Ukrainian President Volodymyr Zelensky, during an Oct. 1 meeting with national and international drone manufacturers, said his government had secured contracts for 1.5 million drones in 2025, with a particular emphasis on enhancing “long fist” capabilities. Aside from the operational UJ-26, FP-1, An-126, and Peklo, Ukrainian manufacturers have demonstrated new drones that are effectively cruise missiles, like the state-produced Ukroboronprom Palianiytisia system, a cheaper, shorter-ranged weapon, and the privately produced Fire Point Flamingo system, a more expensive, longer-ranged weapon.

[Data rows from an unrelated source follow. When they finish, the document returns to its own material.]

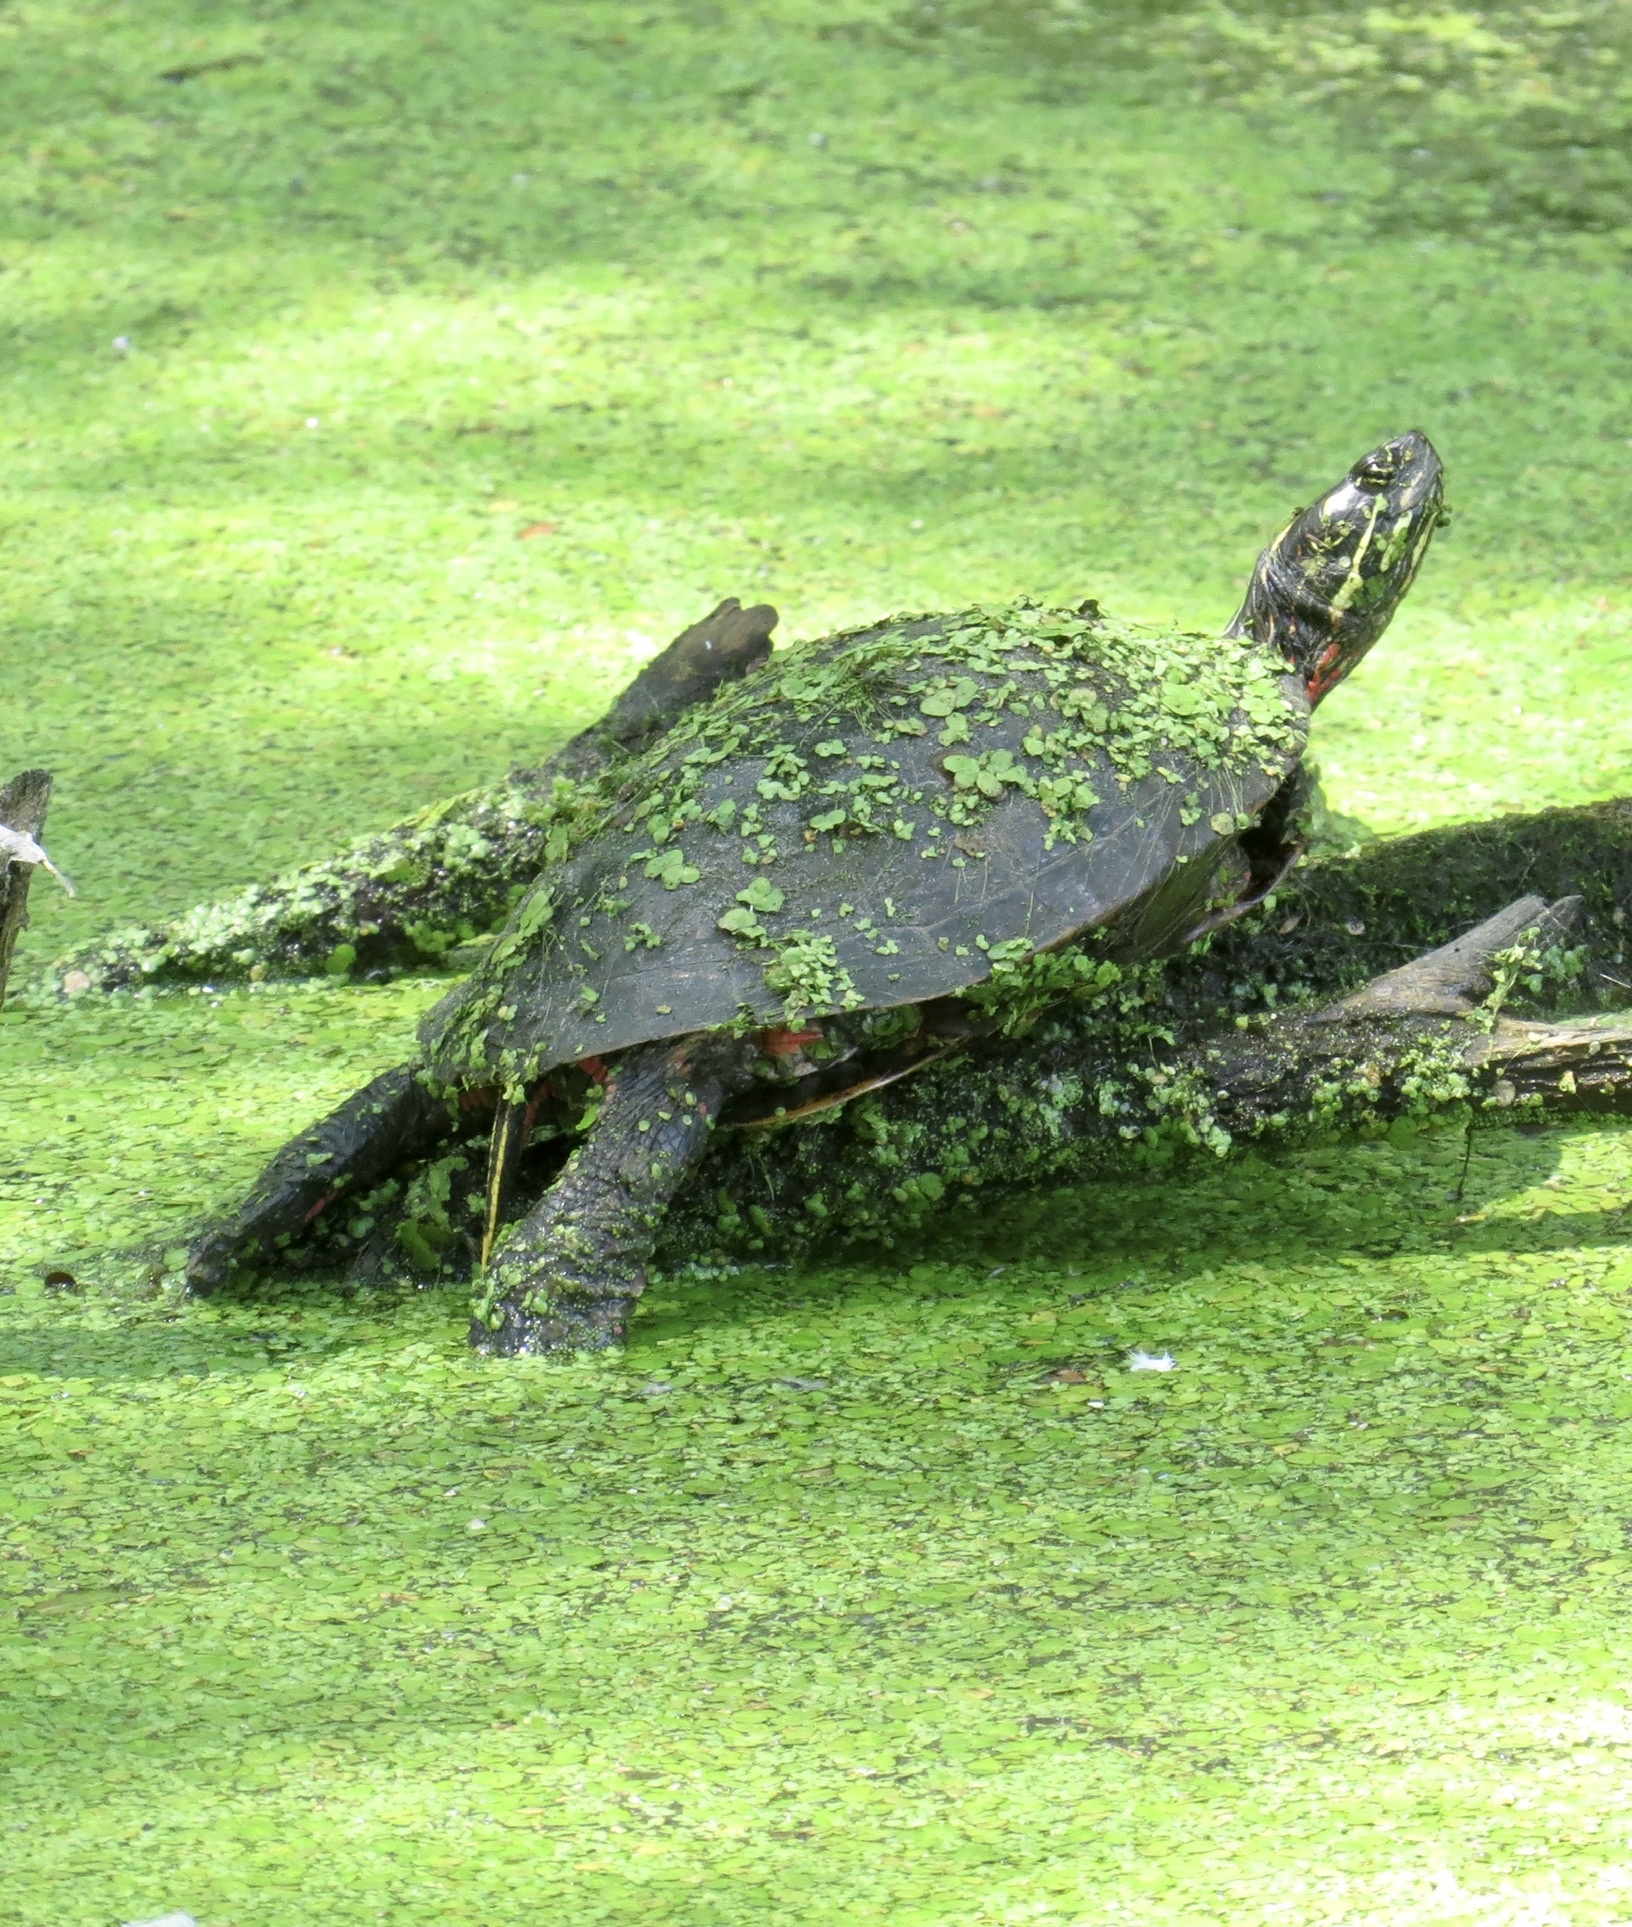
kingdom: Animalia
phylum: Chordata
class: Testudines
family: Emydidae
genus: Chrysemys
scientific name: Chrysemys picta
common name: Painted turtle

Supply chain gaps notwithstanding, most market observers say the critical problem for the future of Russia’s oil-processing industry is repairing refineries damaged by the Ukrainian drones faster than increasing quantities of Ukrainian drones can damage them.
World markets, for their part, seem less optimistic than Putin about the future of Russian energy product supplies outside Russia. Bloomberg in late September, citing cartel sources, reported the OPEC+ countries plan to increase production a collective 137,000 barrels per day, and that by 2026 the international market will see record supplies of crude – just less Russian product.